• **Instrument reading data**:
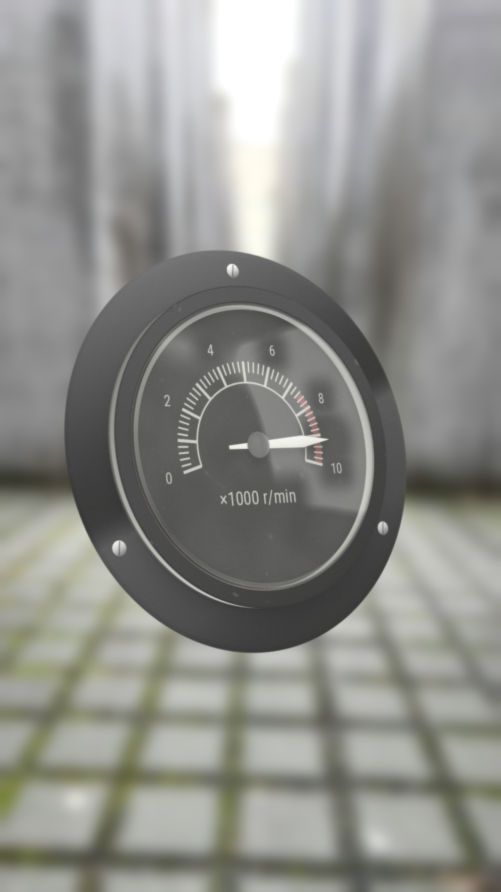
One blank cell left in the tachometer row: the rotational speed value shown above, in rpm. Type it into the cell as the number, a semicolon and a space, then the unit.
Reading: 9200; rpm
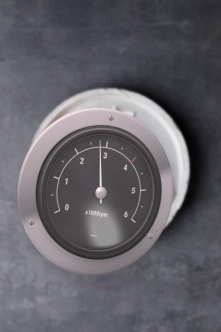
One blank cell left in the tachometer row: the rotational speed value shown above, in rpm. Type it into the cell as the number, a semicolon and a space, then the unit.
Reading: 2750; rpm
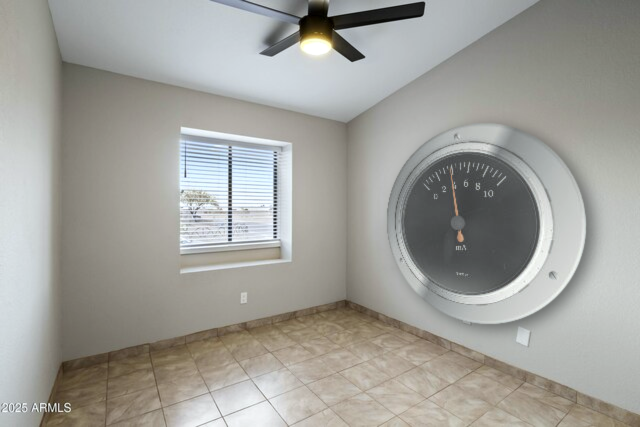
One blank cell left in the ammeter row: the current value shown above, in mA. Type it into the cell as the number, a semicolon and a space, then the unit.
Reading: 4; mA
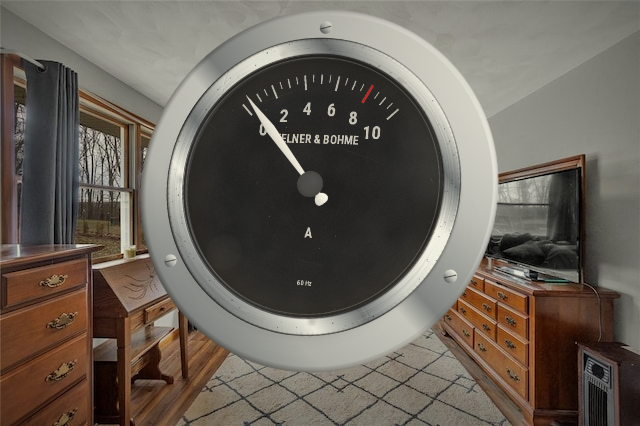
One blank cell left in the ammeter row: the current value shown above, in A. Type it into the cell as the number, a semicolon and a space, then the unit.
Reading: 0.5; A
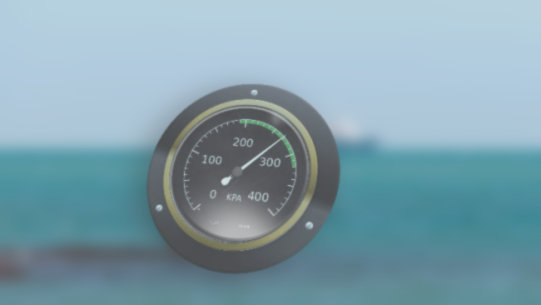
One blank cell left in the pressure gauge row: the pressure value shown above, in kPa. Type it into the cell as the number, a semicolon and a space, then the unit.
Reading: 270; kPa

• **Exercise description**: Write out every line of the items above as a numbered list, skipping blank lines and omitting the pictures.

• **Result for this exercise**:
1. One blank cell left in the tachometer row: the rotational speed value shown above, in rpm. Type it into the cell as the number, a semicolon and a space, then the unit.
2. Reading: 9200; rpm
3. One blank cell left in the tachometer row: the rotational speed value shown above, in rpm. Type it into the cell as the number, a semicolon and a space, then the unit.
4. Reading: 2750; rpm
5. One blank cell left in the ammeter row: the current value shown above, in mA. Type it into the cell as the number, a semicolon and a space, then the unit.
6. Reading: 4; mA
7. One blank cell left in the ammeter row: the current value shown above, in A. Type it into the cell as the number, a semicolon and a space, then the unit.
8. Reading: 0.5; A
9. One blank cell left in the pressure gauge row: the pressure value shown above, in kPa. Type it into the cell as the number, a semicolon and a space, then the unit.
10. Reading: 270; kPa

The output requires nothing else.